Start of Block
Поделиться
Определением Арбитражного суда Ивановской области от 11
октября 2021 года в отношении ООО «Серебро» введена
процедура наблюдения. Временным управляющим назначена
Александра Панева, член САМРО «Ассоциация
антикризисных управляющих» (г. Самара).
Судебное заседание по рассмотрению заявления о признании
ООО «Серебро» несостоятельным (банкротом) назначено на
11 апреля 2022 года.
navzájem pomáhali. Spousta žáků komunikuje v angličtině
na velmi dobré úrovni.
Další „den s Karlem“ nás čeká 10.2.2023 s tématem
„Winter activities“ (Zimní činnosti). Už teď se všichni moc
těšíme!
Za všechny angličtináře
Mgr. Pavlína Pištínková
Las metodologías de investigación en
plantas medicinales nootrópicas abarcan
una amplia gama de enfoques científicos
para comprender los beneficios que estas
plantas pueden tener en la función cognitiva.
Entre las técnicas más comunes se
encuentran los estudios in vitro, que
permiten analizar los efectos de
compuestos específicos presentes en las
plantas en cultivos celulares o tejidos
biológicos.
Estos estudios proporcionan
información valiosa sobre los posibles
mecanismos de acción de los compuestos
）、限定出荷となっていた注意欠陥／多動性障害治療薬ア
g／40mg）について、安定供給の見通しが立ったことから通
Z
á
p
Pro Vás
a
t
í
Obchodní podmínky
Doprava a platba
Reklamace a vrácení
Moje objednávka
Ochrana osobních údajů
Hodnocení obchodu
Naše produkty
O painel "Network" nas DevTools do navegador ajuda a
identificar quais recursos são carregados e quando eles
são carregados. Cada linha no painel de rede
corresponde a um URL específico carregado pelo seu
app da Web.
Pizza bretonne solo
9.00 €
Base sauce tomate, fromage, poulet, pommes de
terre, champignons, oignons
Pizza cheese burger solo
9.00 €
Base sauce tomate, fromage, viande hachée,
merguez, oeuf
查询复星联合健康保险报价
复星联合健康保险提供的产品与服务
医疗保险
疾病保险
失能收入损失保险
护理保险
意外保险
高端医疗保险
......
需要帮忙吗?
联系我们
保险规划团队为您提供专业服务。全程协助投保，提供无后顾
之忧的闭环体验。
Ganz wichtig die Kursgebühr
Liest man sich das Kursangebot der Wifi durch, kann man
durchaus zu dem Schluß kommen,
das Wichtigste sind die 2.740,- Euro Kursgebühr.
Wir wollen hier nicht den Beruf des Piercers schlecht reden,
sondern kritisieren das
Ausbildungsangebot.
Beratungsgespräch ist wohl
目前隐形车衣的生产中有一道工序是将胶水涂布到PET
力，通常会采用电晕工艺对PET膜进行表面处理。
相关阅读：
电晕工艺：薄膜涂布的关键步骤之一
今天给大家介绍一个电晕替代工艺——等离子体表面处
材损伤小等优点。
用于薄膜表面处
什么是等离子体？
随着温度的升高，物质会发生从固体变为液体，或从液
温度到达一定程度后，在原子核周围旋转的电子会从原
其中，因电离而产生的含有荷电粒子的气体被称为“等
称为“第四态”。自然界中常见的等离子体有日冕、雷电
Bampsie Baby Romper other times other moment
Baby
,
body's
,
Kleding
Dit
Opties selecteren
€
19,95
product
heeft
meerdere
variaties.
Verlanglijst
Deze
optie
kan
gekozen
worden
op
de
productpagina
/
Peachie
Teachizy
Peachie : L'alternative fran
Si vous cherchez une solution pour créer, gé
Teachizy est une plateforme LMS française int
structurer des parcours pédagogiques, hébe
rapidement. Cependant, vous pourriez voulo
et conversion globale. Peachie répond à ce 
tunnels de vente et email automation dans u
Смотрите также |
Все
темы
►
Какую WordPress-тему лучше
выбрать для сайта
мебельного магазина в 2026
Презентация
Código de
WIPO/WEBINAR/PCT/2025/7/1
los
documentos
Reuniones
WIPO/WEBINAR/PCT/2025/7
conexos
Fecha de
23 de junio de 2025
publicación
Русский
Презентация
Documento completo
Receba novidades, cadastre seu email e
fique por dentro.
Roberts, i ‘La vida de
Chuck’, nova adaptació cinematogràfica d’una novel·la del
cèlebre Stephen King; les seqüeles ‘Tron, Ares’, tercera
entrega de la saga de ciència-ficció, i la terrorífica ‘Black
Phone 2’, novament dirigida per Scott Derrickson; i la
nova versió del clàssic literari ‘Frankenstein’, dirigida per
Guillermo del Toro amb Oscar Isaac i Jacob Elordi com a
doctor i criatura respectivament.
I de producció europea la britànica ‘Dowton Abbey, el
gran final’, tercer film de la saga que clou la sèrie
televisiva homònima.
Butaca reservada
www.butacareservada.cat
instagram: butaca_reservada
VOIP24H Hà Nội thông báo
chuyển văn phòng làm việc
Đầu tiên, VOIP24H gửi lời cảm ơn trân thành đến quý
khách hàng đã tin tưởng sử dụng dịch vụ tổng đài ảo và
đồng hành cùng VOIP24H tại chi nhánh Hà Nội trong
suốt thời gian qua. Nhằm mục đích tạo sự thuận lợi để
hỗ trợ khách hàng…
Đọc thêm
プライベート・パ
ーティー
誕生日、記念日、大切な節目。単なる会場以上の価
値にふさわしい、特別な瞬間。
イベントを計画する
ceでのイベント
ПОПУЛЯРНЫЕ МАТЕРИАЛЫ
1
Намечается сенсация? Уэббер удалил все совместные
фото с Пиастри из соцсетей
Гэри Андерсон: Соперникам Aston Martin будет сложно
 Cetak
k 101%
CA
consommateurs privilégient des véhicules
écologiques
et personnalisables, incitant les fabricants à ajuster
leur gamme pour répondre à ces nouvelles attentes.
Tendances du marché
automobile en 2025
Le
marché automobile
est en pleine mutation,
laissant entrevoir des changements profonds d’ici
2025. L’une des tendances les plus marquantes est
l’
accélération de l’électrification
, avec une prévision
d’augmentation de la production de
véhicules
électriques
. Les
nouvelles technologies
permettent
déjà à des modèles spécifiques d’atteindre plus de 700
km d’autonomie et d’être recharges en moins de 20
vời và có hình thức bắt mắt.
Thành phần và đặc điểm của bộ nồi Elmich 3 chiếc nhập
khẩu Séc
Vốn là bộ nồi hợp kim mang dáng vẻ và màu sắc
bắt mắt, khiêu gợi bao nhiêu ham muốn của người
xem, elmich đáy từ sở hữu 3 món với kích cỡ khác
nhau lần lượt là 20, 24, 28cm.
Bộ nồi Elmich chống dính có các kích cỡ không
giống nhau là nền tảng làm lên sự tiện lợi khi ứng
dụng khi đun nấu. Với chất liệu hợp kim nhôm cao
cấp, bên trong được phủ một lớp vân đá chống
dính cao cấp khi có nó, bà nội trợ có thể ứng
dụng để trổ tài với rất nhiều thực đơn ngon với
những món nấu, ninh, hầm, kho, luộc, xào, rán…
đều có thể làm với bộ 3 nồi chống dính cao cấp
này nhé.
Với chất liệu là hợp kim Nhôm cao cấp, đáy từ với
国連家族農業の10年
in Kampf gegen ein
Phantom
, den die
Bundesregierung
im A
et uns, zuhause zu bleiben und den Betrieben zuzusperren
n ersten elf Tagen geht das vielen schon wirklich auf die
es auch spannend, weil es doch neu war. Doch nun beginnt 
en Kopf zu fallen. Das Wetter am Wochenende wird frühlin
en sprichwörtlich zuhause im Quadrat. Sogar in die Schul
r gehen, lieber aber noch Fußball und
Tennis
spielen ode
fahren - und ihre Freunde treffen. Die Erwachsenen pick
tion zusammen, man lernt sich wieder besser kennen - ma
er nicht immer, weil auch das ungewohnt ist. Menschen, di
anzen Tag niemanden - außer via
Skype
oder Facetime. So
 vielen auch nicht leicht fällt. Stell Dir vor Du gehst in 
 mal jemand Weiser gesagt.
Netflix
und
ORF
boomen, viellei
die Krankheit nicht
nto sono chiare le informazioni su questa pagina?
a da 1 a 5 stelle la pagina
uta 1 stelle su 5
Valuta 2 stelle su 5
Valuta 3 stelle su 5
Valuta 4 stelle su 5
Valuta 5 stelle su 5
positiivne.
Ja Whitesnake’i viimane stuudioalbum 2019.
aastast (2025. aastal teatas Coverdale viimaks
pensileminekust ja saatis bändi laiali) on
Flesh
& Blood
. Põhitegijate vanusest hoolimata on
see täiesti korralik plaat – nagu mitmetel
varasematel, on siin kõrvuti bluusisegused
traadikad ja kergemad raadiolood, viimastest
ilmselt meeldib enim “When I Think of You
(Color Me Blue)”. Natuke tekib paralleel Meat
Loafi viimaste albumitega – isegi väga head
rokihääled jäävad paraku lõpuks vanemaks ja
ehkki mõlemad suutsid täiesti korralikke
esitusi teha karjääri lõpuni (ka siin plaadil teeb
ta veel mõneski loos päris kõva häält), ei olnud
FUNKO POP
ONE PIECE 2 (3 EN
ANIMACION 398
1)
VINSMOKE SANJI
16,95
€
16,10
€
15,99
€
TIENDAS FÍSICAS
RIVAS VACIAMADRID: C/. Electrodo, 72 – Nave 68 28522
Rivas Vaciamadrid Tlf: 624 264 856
End of Block
* [Work required]: Each line from the one holding "Với chất liệu là" to the end of the data above goes into the answer exactly as written, and no other line does.

* [Answer]:
Với chất liệu là hợp kim Nhôm cao cấp, đáy từ với
国連家族農業の10年
in Kampf gegen ein
Phantom
, den die
Bundesregierung
im A
et uns, zuhause zu bleiben und den Betrieben zuzusperren
n ersten elf Tagen geht das vielen schon wirklich auf die
es auch spannend, weil es doch neu war. Doch nun beginnt 
en Kopf zu fallen. Das Wetter am Wochenende wird frühlin
en sprichwörtlich zuhause im Quadrat. Sogar in die Schul
r gehen, lieber aber noch Fußball und
Tennis
spielen ode
fahren - und ihre Freunde treffen. Die Erwachsenen pick
tion zusammen, man lernt sich wieder besser kennen - ma
er nicht immer, weil auch das ungewohnt ist. Menschen, di
anzen Tag niemanden - außer via
Skype
oder Facetime. So
 vielen auch nicht leicht fällt. Stell Dir vor Du gehst in 
 mal jemand Weiser gesagt.
Netflix
und
ORF
boomen, viellei
die Krankheit nicht
nto sono chiare le informazioni su questa pagina?
a da 1 a 5 stelle la pagina
uta 1 stelle su 5
Valuta 2 stelle su 5
Valuta 3 stelle su 5
Valuta 4 stelle su 5
Valuta 5 stelle su 5
positiivne.
Ja Whitesnake’i viimane stuudioalbum 2019.
aastast (2025. aastal teatas Coverdale viimaks
pensileminekust ja saatis bändi laiali) on
Flesh
& Blood
. Põhitegijate vanusest hoolimata on
see täiesti korralik plaat – nagu mitmetel
varasematel, on siin kõrvuti bluusisegused
traadikad ja kergemad raadiolood, viimastest
ilmselt meeldib enim “When I Think of You
(Color Me Blue)”. Natuke tekib paralleel Meat
Loafi viimaste albumitega – isegi väga head
rokihääled jäävad paraku lõpuks vanemaks ja
ehkki mõlemad suutsid täiesti korralikke
esitusi teha karjääri lõpuni (ka siin plaadil teeb
ta veel mõneski loos päris kõva häält), ei olnud
FUNKO POP
ONE PIECE 2 (3 EN
ANIMACION 398
1)
VINSMOKE SANJI
16,95
€
16,10
€
15,99
€
TIENDAS FÍSICAS
RIVAS VACIAMADRID: C/. Electrodo, 72 – Nave 68 28522
Rivas Vaciamadrid Tlf: 624 264 856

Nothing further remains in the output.